- **Reading passage**

----------

How Railroads Impacted Rural America

Landscapes Winter 2013
International and Great Northern R.R. Poster

In these days of almost ubiquitous paved roads and airports in many small communities, it's easy to overlook the contributions that railways have made to American agriculture and in particular to our Southern states.

Who would have thought that such simple technology as two strips of metal laid in parallel over pieces of wood and piled rock would transform the landscape of rural America?


Beginning in the 19th century, rail offered a way to get crops to market. Land that had been considered almost valueless was turned into productive farms and ranches, and fishing and forestry became productive enterprises. Towns and cities grew at regular intervals along the tracks, becoming market centers to support growing rural activity. Even ranching practices changed, as huge cattle drives to railheads for shipment to stockyards became a major economic activity.

The first railroad west of the Allegheny Mountains was built in 1830 and extended 2.1 miles from Tuscumbia, Ala., to the Tennessee River, a cotton shipping route. The oldest railroad west of the Mississippi River — the Buffalo Bayou, Brazos & Colorado — was chartered in 1850. Tracks reached from the coast at Galveston, Texas, as far inland as Columbus on the Colorado River, allowing Texas products easy access to a growing port and trade with northern states.

Connecting the Gulf Coast port of Mobile, Ala., with the Mississippi River was the Mobile & Ohio, chartered in 1852. It continued farther north to the Ohio River in Illinois, enabling the trade of goods and services up and down the route.

The Louisville & Nashville, first chartered in 1850, reached Biloxi, Miss., in 1870, bringing tourists and coal from Kentucky, and returning with fish and other Southern products, as well as allowing the military to grow in
the South.

----------

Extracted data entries
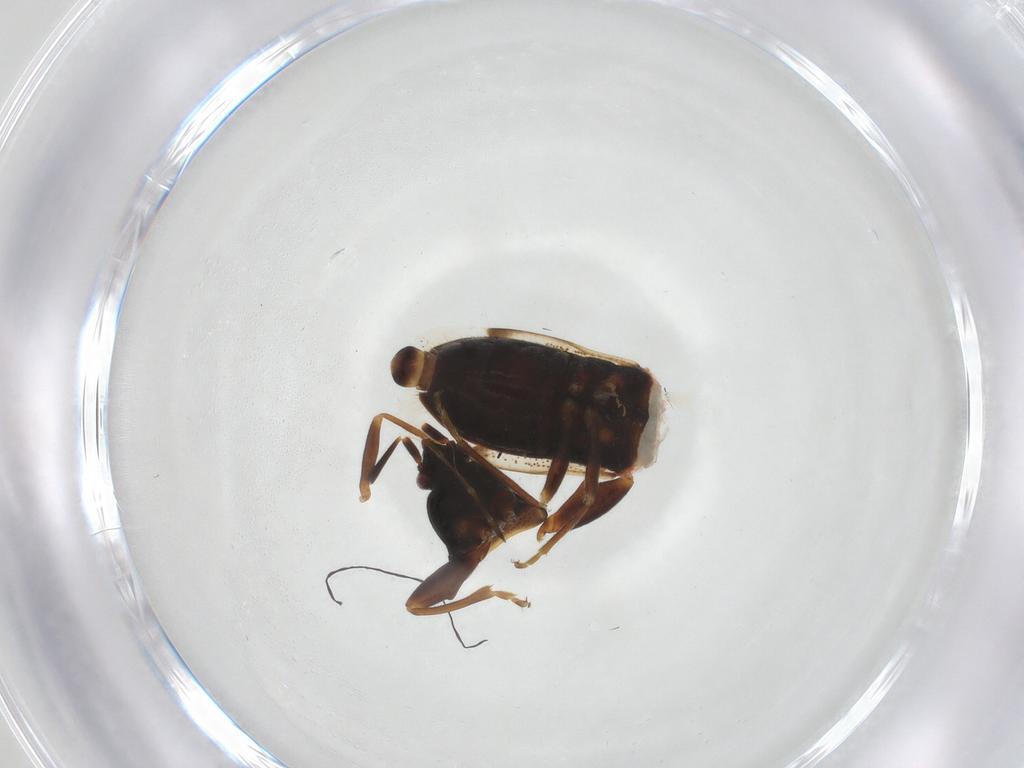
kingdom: Animalia
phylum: Arthropoda
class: Insecta
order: Hemiptera
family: Rhyparochromidae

----------

- **Goals**
1. Summarize the passage about railroads in rural America in two sentences.
2. Rewrite the paragraph of the railroads passage that begins "Beginning in the 19th century" as a bulleted list that keeps its main facts.
3. Copy the part of the railroads passage starting at "Landscapes Winter 2013" and ending at "of rural America?", word for word.

- **Expected outputs**
1. Beginning in the 19th century, railroads gave rural America a way to get crops to market, turning nearly valueless land into productive farms and ranches, making fishing and forestry productive, growing market towns along the tracks, and changing ranching through cattle drives to railheads. Early Southern lines such as the 1830 road from Tuscumbia to the Tennessee River, the Buffalo Bayou, Brazos & Colorado, the Mobile & Ohio, and the Louisville & Nashville connected places like Galveston, Mobile, and Biloxi with rivers, ports, and trade in other regions.

2.
- Starting in the 19th century, rail provided a way to get crops to market.
- Land once considered almost valueless became productive farms and ranches.
- Fishing and forestry became productive enterprises.
- Towns and cities grew at regular intervals along the tracks and served as market centers for rural activity.
- Ranching changed as huge cattle drives to railheads, for shipment to stockyards, became a major economic activity.

3.
Landscapes Winter 2013
International and Great Northern R.R. Poster

In these days of almost ubiquitous paved roads and airports in many small communities, it's easy to overlook the contributions that railways have made to American agriculture and in particular to our Southern states.

Who would have thought that such simple technology as two strips of metal laid in parallel over pieces of wood and piled rock would transform the landscape of rural America?